─── Supplied material ───
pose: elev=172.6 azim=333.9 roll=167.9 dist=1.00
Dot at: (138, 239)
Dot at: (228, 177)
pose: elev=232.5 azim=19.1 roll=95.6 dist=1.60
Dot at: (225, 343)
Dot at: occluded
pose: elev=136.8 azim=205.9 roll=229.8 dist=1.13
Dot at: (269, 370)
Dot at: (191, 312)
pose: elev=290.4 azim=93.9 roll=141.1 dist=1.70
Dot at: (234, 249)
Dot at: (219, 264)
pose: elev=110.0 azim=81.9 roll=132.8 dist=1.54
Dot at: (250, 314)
───
→ **Short problem**: Update the records above so that each "pose" becomes "view", with every other character left as it is.

→ **Solution to the problem**:
view: elev=172.6 azim=333.9 roll=167.9 dist=1.00
Dot at: (138, 239)
Dot at: (228, 177)
view: elev=232.5 azim=19.1 roll=95.6 dist=1.60
Dot at: (225, 343)
Dot at: occluded
view: elev=136.8 azim=205.9 roll=229.8 dist=1.13
Dot at: (269, 370)
Dot at: (191, 312)
view: elev=290.4 azim=93.9 roll=141.1 dist=1.70
Dot at: (234, 249)
Dot at: (219, 264)
view: elev=110.0 azim=81.9 roll=132.8 dist=1.54
Dot at: (250, 314)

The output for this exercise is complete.